Investments on Equivesto are high risk. There is a chance you could lose your entire investment. Once you invest in a company on Equivesto, you are now a direct shareholder in that company. Each company has its own projections, goals, and expectations around capital and when/how they aim to provide earnings and returns to their investors.
Read each company's campaign page and documents carefully to understand each company's individual goals around investment repayment.
When investing in companies on Equivesto, you should not expect to get your money back for at least 5 years.
When companies do repay investors, there are several ways investors could see those returns.
Dividends: A payment announced by the company to its eligible shareholders (investors). Dividends are a payment of a portion of the extra money the company has at the end of the year, usually made up of its profits. Companies will sometimes declare dividends as a percentage of that years profits, evenly divided by the number of shares.
Sale of the Company: One way investors might see returns on their investment is the sale of the company. Often, startups are looking to grow in size and become a potential target for purchase by a larger company in their space. If this were to happen, the acquiring company would make an offer to the startup to buy all of its outstanding shares, including those held by investors. By the time the startup is acquired, the hope is that the value has grown considerably, so the founders and investors would make money based on the difference between the price they paid for their shares, and the price they sold them at (capital gains).
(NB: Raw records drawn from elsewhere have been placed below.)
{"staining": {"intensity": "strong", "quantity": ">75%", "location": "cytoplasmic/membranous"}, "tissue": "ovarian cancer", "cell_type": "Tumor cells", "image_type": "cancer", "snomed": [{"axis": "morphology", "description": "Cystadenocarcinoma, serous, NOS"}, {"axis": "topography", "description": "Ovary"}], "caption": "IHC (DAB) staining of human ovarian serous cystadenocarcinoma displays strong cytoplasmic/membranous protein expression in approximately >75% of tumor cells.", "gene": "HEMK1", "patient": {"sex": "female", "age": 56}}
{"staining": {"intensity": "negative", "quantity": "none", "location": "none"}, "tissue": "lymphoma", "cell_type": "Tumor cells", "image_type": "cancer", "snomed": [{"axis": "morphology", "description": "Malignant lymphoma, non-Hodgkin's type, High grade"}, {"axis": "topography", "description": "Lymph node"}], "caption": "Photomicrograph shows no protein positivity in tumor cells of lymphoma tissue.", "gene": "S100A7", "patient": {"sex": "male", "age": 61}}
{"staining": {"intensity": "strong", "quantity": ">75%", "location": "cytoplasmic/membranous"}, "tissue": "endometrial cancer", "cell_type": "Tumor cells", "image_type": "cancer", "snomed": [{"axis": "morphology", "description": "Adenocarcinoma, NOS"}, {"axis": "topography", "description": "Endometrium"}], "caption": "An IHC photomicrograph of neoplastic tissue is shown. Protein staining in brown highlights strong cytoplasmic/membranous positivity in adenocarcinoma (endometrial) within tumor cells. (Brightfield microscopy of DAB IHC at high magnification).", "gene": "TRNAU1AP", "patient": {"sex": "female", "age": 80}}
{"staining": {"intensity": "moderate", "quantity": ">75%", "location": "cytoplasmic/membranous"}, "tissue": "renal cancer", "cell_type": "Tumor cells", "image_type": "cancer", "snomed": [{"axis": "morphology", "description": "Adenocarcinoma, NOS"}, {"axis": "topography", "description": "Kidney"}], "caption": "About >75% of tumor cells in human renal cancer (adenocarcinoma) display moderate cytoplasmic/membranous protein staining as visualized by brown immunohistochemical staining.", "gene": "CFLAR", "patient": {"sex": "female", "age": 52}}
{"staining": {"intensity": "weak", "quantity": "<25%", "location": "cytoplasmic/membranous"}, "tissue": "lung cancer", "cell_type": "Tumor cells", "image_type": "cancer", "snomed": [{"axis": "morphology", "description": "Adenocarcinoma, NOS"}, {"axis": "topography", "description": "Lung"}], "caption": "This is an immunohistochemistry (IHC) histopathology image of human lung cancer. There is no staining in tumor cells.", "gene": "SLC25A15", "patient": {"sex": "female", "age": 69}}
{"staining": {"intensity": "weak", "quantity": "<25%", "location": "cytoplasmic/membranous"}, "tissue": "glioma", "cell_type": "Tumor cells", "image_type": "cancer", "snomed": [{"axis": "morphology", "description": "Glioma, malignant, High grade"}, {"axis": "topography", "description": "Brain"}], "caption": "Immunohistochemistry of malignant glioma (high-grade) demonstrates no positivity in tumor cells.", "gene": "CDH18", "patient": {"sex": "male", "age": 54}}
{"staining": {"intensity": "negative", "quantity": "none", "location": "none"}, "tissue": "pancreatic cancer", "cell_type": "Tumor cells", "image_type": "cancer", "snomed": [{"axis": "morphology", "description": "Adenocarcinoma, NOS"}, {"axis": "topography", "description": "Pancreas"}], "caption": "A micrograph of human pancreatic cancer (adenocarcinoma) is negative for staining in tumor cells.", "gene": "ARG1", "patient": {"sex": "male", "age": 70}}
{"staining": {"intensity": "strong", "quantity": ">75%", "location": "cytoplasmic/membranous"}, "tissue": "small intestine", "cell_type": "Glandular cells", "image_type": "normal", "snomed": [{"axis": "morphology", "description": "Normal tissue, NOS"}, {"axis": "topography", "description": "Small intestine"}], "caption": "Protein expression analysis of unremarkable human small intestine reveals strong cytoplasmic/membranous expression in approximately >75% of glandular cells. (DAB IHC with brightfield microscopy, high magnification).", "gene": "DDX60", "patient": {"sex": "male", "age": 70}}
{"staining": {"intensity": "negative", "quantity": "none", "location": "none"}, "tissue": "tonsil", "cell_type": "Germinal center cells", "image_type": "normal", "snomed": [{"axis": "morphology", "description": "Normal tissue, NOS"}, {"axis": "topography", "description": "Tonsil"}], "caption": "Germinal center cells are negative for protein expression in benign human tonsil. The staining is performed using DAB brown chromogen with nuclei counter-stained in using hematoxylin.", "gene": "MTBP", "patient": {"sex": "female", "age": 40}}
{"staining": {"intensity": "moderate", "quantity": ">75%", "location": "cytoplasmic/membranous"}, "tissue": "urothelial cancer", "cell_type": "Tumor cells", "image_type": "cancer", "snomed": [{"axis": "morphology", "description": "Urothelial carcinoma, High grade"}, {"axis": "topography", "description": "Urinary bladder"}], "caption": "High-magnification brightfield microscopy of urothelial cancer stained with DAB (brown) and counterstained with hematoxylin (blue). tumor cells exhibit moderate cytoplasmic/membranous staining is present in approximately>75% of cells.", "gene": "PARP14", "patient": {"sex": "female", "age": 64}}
Going Public (Listing on a Stock Market): Many companies hope to grow in size and eventually 'go public' by listing themselves on a stock exchange like the Toronto Stock Exchange (TSX). When a company goes public and lists itself on an exchange, it allows public investors to buy and sell its shares between themselves. This allows the original investors to also sell their shares publicly, any time they like. By the time a company goes public, the hope is that it will be much larger, and the price the shares trade at in the market will be much more than the original investor paid for them (capital gains).
Share Repurchase: Some companies hope to give their investors their money back by allowing share repurchases. These are special events when the company buys back some or all of its shares from its investors. Some repurchases are required whenever the company chooses, and some are voluntary and chosen by the investors. The value of the shares at the time of repurchase is set by the company, and can be equal to the original price paid (if the company paid dividends in between) or at a new higher price based on the company's increased value.
When picking which companies to invest in, make sure you carefully review their goals around investor return and ensure that those align with your own investment time horizon goals. However, given the companies on Equivesto are small businesses, it is important to plan for at least no return on your investment for at least 5 years.